▶ **Aim of the exercise**: Give again the part of the honey prebiotics text that opens with the words containing "Writing in the" and closes with "Frost & Sullivan.", and swap "marketplace" for "market".

▶ **Text**:
Honey carbohydrates have prebiotic properties

Complex sugars found naturally in a New Zealand variety of honey appear to have prebiotic effects, offering food makers a natural gut health ingredient.

Researchers from the University of Reading in the UK and the Instituto de Fermentaciones Industriales in Madrid studied the effect of honey oligosaccharides on the growth of faecal bacteria.

Writing in the 18 March online edition of the Journal of Agricultural and Food Chemistry, they report that honey oligosaccharides had a potential prebiotic activity of between 3.38 and 4.24 on a prebiotic scale, increasing the populations of probiotic bifidobacteria and lactobacilli.

However they did not reach the same levels as fructooligosaccharide (6.89), the most widely marketed prebiotic ingredient.

These ingredients, which boost the growth of beneficial probiotic bacteria in the gut, are currently worth €87 million in the European marketplace but are forecast to reach €179.7 million by 2010, according to Frost & Sullivan.

▶ **Supplied records**:

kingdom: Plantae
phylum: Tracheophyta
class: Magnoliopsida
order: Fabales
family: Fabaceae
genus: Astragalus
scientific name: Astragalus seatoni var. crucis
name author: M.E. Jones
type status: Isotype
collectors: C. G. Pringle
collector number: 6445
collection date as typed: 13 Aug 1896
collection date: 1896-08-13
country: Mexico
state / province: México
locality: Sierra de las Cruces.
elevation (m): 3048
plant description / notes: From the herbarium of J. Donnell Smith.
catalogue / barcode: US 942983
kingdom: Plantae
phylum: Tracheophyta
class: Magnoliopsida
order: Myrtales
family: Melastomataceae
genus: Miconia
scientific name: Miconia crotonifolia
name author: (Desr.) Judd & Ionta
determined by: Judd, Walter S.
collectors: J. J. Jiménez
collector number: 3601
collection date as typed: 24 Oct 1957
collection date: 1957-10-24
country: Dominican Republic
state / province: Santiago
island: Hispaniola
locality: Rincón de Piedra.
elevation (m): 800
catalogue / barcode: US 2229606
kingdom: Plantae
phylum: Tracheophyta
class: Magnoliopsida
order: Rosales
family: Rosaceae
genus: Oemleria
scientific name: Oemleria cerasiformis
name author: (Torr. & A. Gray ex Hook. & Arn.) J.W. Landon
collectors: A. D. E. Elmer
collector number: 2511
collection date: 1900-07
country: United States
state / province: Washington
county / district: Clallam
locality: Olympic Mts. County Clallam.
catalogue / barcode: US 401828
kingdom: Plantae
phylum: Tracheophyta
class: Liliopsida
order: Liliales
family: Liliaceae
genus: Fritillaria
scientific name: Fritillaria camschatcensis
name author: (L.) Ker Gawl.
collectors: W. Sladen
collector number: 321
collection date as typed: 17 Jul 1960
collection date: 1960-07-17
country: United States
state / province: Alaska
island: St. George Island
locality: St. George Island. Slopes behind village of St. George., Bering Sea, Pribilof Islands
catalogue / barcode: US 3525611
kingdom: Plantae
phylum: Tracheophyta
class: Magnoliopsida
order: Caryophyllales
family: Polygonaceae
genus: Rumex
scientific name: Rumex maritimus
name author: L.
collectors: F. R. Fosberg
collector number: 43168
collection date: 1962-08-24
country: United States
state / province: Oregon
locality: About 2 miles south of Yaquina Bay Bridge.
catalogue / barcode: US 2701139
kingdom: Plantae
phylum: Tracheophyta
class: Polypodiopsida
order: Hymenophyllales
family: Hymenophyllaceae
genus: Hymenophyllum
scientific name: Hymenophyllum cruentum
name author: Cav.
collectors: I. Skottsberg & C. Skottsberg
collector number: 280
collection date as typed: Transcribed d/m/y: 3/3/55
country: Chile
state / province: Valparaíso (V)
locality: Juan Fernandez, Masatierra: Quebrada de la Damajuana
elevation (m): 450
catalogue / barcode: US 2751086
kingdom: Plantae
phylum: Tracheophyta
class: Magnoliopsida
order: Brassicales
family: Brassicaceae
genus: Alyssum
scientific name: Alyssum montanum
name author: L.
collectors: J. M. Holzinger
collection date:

▶ **Task solution**:
Writing in the 18 March online edition of the Journal of Agricultural and Food Chemistry, they report that honey oligosaccharides had a potential prebiotic activity of between 3.38 and 4.24 on a prebiotic scale, increasing the populations of probiotic bifidobacteria and lactobacilli.

However they did not reach the same levels as fructooligosaccharide (6.89), the most widely marketed prebiotic ingredient.

These ingredients, which boost the growth of beneficial probiotic bacteria in the gut, are currently worth €87 million in the European market but are forecast to reach €179.7 million by 2010, according to Frost & Sullivan.